Jason Freier of Hardball Capital, owner of the Fort Wayne Wizards, stands in the courtyard of Atlantic Station, a development in Atlanta that mixes retail stores, homes and restaurants. Freier points to it as an example of what could be done in downtown Fort Wayne. Photo by Ron Shawgo/The Journal Gazette
Jason Freier of Hardball Capital, owner of the Fort Wayne Wizards, stands in the courtyard of Atlantic Station, a development in Atlanta that mixes retail stores, homes and restaurants. Freier points to it as an example of what could be done in downtown Fort Wayne. Photo by Ron Shawgo/The Journal Gazette
By Ron Shawgo, The Journal Gazette

ATLANTA - You don't have to look out the ninth-floor windows of the sparkling new Southern Co. building to know that the profile of this city - burned by Sherman's army, birthplace of Martin Luther King Jr. and home to the 1996 summer Olympics - is dramatically changing.
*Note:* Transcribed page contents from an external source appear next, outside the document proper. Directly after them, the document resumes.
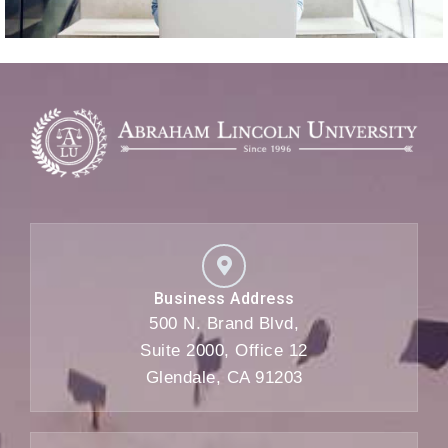
Business Address
500 N. Brand Blvd,
Suite 2000, Office 12
Glendale, CA 91203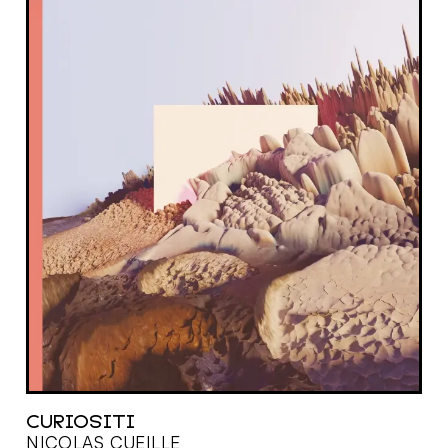
CURIOSITI
NICOLAS CUEILLE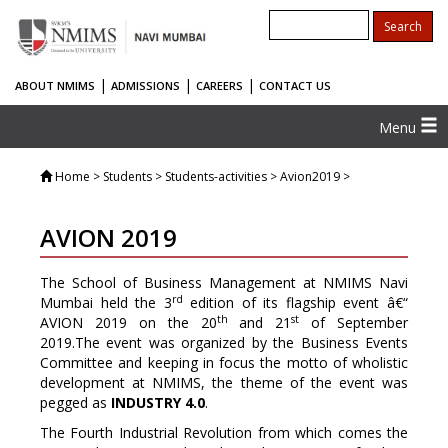
|
|
|
ABOUT NMIMS
ADMISSIONS
CAREERS
CONTACT US
Menu
Home
> Students > Students-activities > Avion2019 >
AVION 2019
The School of Business Management at NMIMS Navi
rd
Mumbai held the 3
edition of its flagship event â€“
th
st
AVION 2019 on the 20
and 21
of September
2019.The event was organized by the Business Events
Committee and keeping in focus the motto of wholistic
development at NMIMS, the theme of the event was
pegged as
INDUSTRY 4.0
.
The Fourth Industrial Revolution from which comes the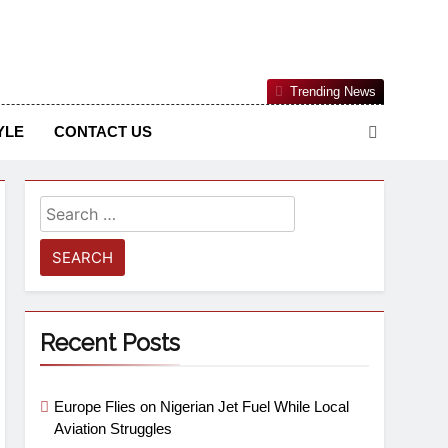
Nigerian Information And Public Knowledge Platform. The
Trending News
sm From An African Worldview
YLE
CONTACT US
Recent Posts
Europe Flies on Nigerian Jet Fuel While Local
Aviation Struggles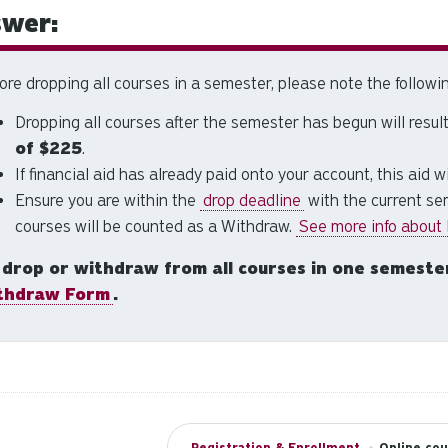
wer:
ore dropping all courses in a semester, please note the followin
Dropping all courses after the semester has begun will result
of
$225
.
If financial aid has already paid onto your account, this aid w
Ensure you are within the
drop deadline
with the current sem
courses will be counted as a Withdraw.
See more info about
 drop or withdraw from all courses in one semeste
thdraw Form
.
Registration & Enrollment
•
Online cou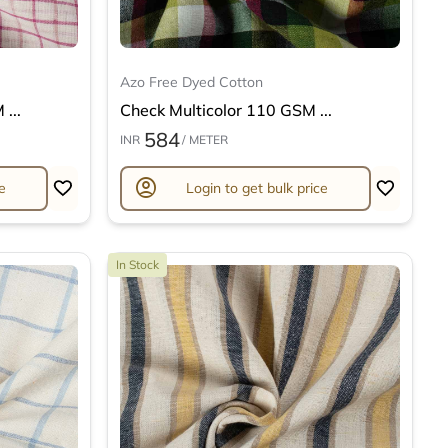
Azo Free Dyed Cotton
...
Check Multicolor 110 GSM ...
584
INR
/ METER
account_circle
e
Login to get bulk price
In Stock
But gazing out one of the Southern Co.'s carpet-to-ceiling walls of glass gives some perspective to the shifting landscape below. And here, on the ninth floor, you'll find a major force behind that change and a hopeful player in reshaping downtown Fort Wayne, 650 miles north.

From these offices Barry Real Estate Cos. overlooks a nine-block chunk of prime real estate it owns in what the company has called the largest plot of land being developed in any major U.S. city.

While comparisons of Atlanta and Fort Wayne might be tenuous, the kind of mixed-use projects Barry and others are pursuing in Atlanta - those that combine offices, homes, stores and restaurants - is the kind Fort Wayne leaders see as a catalyst for downtown revival.